#### HOW TO COMPLETE THIS TASK
Write out the entries from the line with "Can you recover" up to and including the line with "0.002134, 0.171095, 0.314352]]", swapping "Decimals" for "Decimal places" and leaving everything else unchanged. Leave the pictures out.

#### EXTRACTED ENTRIES
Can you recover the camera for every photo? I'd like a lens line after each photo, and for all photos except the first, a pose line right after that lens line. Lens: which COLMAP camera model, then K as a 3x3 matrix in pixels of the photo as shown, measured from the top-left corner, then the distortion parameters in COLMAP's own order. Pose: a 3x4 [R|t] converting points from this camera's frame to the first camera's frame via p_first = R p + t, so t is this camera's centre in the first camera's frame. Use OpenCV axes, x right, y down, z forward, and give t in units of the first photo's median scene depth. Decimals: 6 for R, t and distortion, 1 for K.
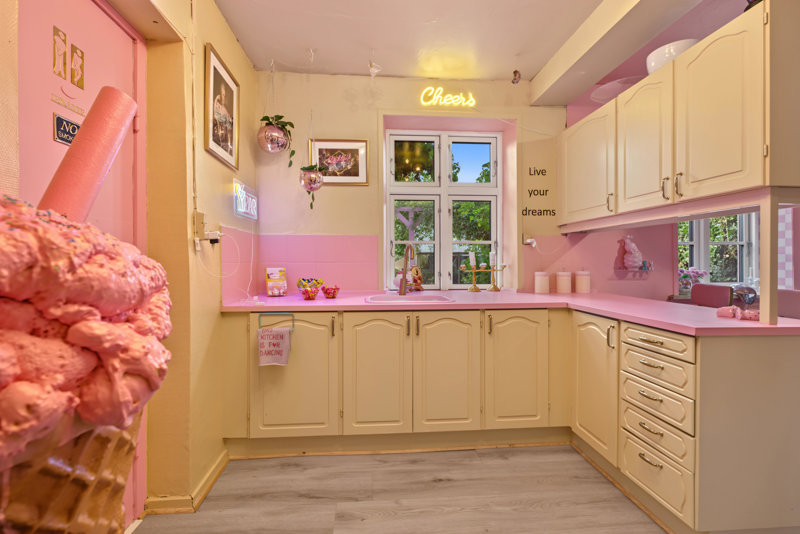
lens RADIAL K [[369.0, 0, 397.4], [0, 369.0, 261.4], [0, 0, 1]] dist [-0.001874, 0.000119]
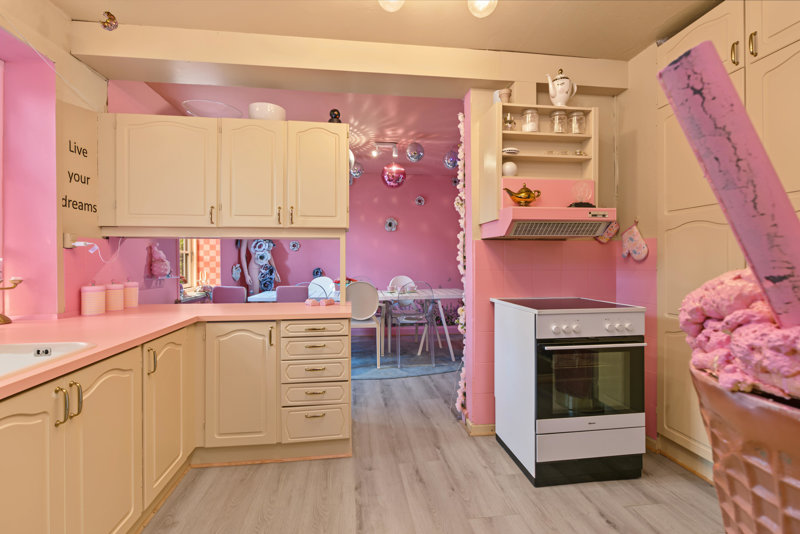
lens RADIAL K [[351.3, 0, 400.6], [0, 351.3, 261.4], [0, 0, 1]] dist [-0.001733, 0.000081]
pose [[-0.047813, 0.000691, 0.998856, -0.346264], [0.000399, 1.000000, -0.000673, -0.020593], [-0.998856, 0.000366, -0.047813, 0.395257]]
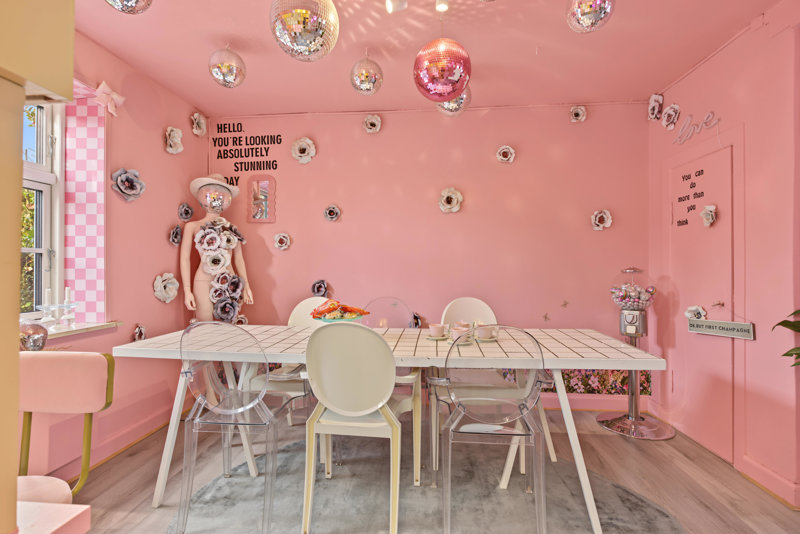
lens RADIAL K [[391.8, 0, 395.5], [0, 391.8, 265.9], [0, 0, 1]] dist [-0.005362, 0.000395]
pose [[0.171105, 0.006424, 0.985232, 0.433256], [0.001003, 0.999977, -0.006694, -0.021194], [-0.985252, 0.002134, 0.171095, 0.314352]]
* * *
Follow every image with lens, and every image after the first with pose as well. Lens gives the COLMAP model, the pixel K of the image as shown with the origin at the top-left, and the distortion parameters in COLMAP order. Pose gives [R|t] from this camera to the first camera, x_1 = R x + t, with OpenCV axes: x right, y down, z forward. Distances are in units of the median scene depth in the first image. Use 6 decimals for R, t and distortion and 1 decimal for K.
==
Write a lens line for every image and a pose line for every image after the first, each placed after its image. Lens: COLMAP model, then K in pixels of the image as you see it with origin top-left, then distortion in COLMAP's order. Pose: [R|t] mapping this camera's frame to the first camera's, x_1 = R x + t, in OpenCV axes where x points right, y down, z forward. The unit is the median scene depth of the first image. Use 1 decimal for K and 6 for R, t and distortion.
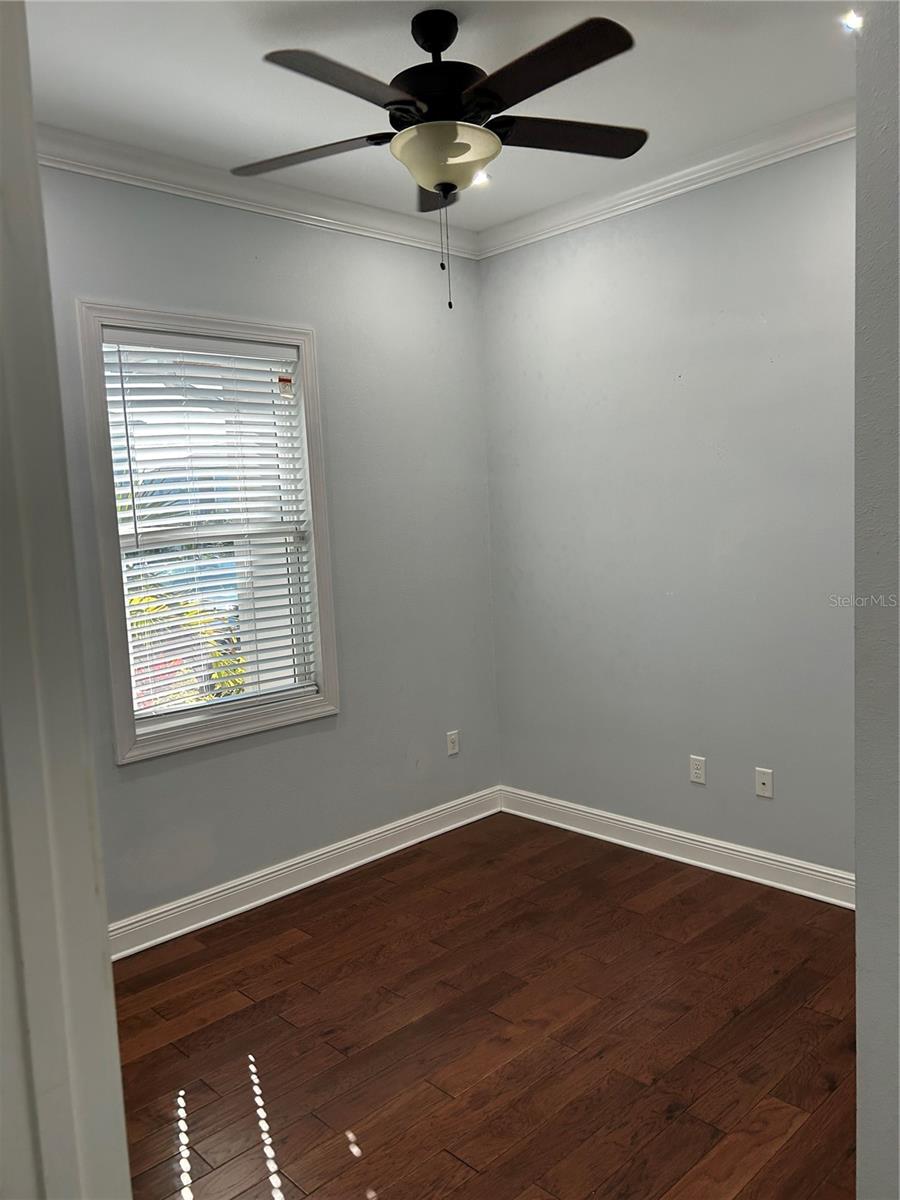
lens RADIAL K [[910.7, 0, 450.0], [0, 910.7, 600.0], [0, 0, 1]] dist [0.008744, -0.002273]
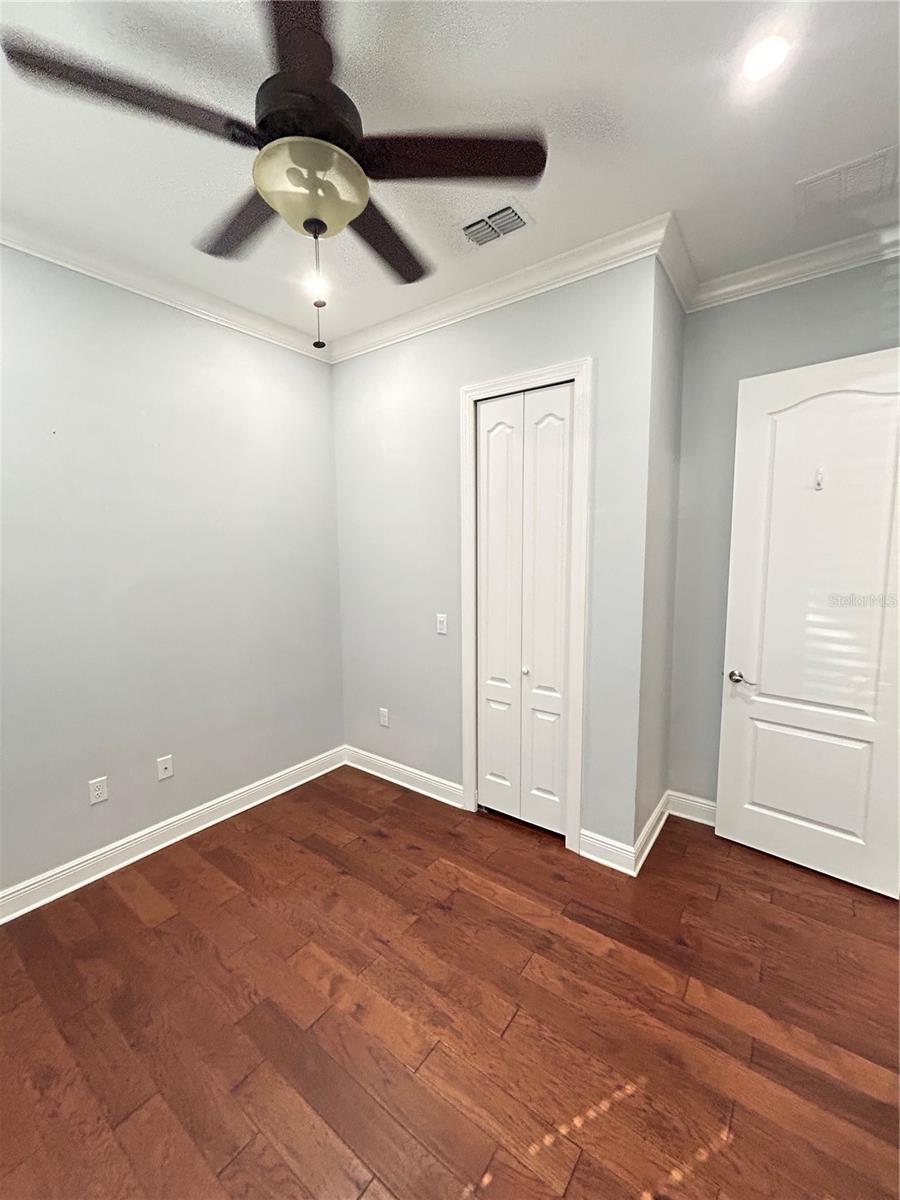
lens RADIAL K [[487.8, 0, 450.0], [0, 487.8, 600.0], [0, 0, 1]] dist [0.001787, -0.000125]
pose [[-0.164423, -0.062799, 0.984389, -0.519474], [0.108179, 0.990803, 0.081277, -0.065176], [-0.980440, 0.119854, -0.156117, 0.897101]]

#### REPLY
Can you recover the camera for every photo? I'd like a lens line after each photo, and for all photos except the first, a pose line right after that lens line. Lens: which COLMAP camera model, then K as a 3x3 matrix in pixels of the photo as shown, measured from the top-left corner, then the distortion parameters in COLMAP's own order. Pose: a 3x4 [R|t] converting points from this camera's frame to the first camera's frame via p_first = R p + t, so t is this camera's centre in the first camera's frame. Use OpenCV axes, x right, y down, z forward, and give t in units of the first photo's median scene depth. Decimal places: 6 for R, t and distortion, 1 for K.
lens RADIAL K [[369.0, 0, 397.4], [0, 369.0, 261.4], [0, 0, 1]] dist [-0.001874, 0.000119]
lens RADIAL K [[351.3, 0, 400.6], [0, 351.3, 261.4], [0, 0, 1]] dist [-0.001733, 0.000081]
pose [[-0.047813, 0.000691, 0.998856, -0.346264], [0.000399, 1.000000, -0.000673, -0.020593], [-0.998856, 0.000366, -0.047813, 0.395257]]
lens RADIAL K [[391.8, 0, 395.5], [0, 391.8, 265.9], [0, 0, 1]] dist [-0.005362, 0.000395]
pose [[0.171105, 0.006424, 0.985232, 0.433256], [0.001003, 0.999977, -0.006694, -0.021194], [-0.985252, 0.002134, 0.171095, 0.314352]]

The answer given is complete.